Cette séquence de rêve est un cri. Ce cri est nécessaire. Encore et encore. Il secoue et déchire le rideau qui nous sépare de la vérité, de cette «irréalité de la réalité et de la promesse que le rocher du monde est bâti sur l’aile d’un elfe» (Francis Scott Fitzgerald). La musique est un tel cri. Les sonnets de Shakespeare sont un tel cri, les Madrigaux et les Répons de Gesualdo ainsi que «I Will» de Thom Yorke le sont également: c’est la musique du silence qui se fait. L’apparition du mutisme. L’image qui devient muette. Le méridien. L’éclipse solaire.

Au cours de la séquence médiane du film, le chanteur décrit la volonté désespérée d’un père désireux de protéger son enfant des petites et grandes catastrophes d’un monde où aujourd’hui et demain déroulent un quotidien fait d’indigence et de dépréciation. À la fin du film, dans l’épilogue, nous voyons l’HOMME et la FEMME, parents réunis avec leur enfant, regarder le lever du soleil et contempler plein d’espoir un avenir commun. Une possibilité.
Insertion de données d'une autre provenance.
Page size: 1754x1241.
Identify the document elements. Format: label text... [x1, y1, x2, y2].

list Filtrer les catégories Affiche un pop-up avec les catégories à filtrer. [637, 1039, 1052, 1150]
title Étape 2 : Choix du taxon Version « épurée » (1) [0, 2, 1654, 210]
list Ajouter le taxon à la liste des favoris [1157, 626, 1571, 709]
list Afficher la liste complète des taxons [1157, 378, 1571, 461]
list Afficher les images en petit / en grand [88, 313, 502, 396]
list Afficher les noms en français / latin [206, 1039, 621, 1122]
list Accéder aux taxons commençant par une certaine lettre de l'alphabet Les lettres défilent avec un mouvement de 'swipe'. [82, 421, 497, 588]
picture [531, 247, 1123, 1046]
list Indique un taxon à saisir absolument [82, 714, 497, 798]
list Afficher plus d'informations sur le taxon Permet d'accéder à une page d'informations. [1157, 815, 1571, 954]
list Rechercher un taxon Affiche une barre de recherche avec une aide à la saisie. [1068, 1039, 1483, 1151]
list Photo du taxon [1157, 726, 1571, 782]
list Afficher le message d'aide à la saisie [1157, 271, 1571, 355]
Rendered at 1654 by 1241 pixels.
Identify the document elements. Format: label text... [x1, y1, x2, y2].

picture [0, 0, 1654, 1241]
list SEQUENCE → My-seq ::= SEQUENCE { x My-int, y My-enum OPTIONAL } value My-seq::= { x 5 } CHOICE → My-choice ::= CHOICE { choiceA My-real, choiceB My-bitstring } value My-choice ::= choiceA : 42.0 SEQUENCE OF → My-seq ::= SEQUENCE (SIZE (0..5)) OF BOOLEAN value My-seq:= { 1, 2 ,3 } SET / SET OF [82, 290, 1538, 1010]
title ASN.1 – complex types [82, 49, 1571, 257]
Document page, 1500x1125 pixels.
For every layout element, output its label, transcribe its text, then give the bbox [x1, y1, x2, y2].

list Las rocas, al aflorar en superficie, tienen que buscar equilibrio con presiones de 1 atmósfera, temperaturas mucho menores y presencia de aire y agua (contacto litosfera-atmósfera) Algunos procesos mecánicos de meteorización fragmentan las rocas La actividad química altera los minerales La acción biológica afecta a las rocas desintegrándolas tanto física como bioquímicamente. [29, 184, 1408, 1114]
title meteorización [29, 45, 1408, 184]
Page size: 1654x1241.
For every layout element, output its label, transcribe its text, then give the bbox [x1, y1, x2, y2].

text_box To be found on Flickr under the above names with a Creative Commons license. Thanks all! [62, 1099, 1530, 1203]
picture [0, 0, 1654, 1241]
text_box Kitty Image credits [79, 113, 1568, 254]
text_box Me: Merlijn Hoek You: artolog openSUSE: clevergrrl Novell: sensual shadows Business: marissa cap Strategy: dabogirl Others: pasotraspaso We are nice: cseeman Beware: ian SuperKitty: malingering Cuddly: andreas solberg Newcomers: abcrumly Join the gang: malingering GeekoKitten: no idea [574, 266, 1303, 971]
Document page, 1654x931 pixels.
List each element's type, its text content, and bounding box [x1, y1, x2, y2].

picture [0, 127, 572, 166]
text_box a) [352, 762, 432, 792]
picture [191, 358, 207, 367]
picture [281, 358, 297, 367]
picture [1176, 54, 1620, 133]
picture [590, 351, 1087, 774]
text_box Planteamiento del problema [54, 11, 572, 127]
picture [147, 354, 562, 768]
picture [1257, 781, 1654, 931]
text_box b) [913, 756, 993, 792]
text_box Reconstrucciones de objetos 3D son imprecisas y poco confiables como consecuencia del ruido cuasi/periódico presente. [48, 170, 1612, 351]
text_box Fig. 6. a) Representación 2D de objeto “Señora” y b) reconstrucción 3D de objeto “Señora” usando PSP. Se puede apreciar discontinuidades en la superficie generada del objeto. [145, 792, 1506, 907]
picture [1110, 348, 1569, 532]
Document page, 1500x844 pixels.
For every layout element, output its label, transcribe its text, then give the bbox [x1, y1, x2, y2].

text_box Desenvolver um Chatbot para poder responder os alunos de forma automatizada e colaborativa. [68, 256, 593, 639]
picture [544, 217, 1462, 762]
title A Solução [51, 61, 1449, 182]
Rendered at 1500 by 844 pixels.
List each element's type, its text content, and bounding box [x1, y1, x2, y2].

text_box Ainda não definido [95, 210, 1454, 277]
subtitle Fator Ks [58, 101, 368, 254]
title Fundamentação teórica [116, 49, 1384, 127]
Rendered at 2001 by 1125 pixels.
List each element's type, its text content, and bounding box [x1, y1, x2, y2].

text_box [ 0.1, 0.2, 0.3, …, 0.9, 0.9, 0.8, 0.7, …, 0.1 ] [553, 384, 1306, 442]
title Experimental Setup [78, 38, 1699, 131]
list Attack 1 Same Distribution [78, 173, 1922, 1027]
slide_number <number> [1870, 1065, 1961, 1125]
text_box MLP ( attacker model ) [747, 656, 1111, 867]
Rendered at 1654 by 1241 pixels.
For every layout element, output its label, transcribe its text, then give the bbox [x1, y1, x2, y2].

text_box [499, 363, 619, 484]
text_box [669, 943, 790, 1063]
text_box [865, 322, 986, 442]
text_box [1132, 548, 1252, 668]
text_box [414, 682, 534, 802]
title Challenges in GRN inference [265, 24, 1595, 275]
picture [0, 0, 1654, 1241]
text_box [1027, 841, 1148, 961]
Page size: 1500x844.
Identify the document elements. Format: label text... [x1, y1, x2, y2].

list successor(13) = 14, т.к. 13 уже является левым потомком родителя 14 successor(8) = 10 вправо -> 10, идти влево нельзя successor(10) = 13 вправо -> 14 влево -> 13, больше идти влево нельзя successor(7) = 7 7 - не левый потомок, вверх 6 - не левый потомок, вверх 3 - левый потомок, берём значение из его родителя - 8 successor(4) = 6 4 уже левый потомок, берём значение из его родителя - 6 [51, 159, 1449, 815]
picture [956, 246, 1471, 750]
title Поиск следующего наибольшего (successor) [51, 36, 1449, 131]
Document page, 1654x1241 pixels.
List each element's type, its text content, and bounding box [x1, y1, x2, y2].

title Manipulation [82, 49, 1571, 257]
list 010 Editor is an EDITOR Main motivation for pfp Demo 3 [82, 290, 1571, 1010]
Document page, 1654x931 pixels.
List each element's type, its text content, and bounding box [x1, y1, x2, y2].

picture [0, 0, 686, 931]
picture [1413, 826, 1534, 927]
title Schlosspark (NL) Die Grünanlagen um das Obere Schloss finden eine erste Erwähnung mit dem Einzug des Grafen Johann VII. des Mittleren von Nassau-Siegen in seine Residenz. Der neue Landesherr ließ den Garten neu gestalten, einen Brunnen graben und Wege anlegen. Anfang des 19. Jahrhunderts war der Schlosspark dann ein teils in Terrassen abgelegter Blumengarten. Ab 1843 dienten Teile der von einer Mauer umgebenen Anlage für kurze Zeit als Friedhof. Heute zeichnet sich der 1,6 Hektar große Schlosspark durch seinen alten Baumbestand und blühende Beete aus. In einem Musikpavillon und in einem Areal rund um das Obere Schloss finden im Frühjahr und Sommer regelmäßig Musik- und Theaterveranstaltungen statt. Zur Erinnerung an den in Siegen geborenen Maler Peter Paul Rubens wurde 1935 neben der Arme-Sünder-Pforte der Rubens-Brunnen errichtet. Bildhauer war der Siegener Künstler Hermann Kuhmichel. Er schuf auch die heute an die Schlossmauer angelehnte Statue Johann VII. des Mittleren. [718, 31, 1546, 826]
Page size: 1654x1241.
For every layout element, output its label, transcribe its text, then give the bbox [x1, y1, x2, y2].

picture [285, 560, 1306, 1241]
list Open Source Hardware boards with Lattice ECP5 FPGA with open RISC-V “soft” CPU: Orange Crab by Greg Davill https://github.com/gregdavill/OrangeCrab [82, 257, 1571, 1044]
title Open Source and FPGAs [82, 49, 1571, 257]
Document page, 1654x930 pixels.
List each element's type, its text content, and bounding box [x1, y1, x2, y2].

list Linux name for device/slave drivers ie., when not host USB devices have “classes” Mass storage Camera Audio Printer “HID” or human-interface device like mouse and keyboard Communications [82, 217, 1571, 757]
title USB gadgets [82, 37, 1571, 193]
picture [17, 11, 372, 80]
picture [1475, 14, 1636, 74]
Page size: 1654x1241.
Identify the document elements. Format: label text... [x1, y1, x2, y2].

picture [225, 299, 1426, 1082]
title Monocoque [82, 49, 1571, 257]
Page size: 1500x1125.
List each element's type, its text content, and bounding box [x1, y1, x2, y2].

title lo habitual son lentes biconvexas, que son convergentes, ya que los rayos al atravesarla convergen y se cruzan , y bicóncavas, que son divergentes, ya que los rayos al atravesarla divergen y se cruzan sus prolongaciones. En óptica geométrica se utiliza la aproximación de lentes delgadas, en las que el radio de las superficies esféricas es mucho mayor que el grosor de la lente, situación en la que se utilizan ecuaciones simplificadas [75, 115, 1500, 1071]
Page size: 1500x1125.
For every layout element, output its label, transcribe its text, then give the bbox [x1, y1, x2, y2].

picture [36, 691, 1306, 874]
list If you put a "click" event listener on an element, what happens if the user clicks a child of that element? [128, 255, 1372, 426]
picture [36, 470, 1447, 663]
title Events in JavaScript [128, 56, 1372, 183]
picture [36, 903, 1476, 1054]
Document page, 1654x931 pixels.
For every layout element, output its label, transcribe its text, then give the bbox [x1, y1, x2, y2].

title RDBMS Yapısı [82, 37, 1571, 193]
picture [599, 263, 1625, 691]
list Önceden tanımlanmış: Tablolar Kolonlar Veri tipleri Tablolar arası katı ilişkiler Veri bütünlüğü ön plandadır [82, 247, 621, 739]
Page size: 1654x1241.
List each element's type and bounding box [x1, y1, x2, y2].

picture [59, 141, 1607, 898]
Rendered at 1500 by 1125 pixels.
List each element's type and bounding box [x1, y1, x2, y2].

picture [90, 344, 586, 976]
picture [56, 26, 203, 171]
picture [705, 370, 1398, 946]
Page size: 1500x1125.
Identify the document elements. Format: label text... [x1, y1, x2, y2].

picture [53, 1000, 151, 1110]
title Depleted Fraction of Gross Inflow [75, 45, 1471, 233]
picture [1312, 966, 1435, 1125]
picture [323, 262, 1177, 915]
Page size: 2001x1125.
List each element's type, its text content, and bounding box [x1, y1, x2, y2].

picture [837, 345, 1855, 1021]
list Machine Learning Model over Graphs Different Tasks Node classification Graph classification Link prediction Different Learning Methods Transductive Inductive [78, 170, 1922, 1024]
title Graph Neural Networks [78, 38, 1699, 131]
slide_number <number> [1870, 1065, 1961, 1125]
Dans le film muet, l’œil réagit avant l’oreille. Le compositeur imagine ce que le réalisateur communique sur le plan visuel. Dans les films muets de Murnau, il s’agit principalement de processus intérieurs, de conflits, de tragédies. La matière s’apparente au théâtre antique, aux tragédies et comédies de Shakespeare, matière intemporelle qui fera toujours sens tant qu’il y aura des hommes. Murnau met en lumière la tragédie intérieure en entrelaçant scènes réalistes, séquences oniriques et souvenirs.

La musique poursuit cette restitution de la réalité mais avec les moyens du rêve – elle arpente l’espace intérieur, elle abolit le temps au cœur de l’étrangeté. Ma musique intériorise le film de Murnau tout en suivant ses propres moyens, stratégies, lois parallèles, rêves singuliers qui n’appartiennent qu’à elle. Les SEVEN SONGS rêvent ainsi le film de Murnau. En écoutant ce langage cinématographique, nous avons l’impression de toucher quelque chose d’important par des voies détournées. Je vois battre le cœur du film. Je ressens l’aura mélodramatique qui semble se mouvoir des tréfonds d’un opéra. En tant que compositeur, je palpe le sens d’un paysage cinématographique intérieur, j’épie des points d’orientation. Et dans cet espace entre cinéma et musique, voilà qu’adviennent un jeu scénique à écouter, une musique à voir.

Le dit est toujours le contraire du non-dit. Le négatif de ce qui ne se laisse appréhender, de ce qui reste indicible. Il en va de même pour le visible et l’invisible. L’audible et l’inaudible. Le propre du travail de compositeur qui cherche à trouver un son pour un film muet est de débusquer l’invisible. Ce qui n’est pas représentable. De mettre en scène sur les murs le mouvement intérieur. C’est le cinéma des origines. Composer ainsi, c’est comme photographier les strates qui se sont formées sur les parois intérieures de l’âme. Jeux d’ombres et de sonorités mâtinés de mysticisme et de mythologie.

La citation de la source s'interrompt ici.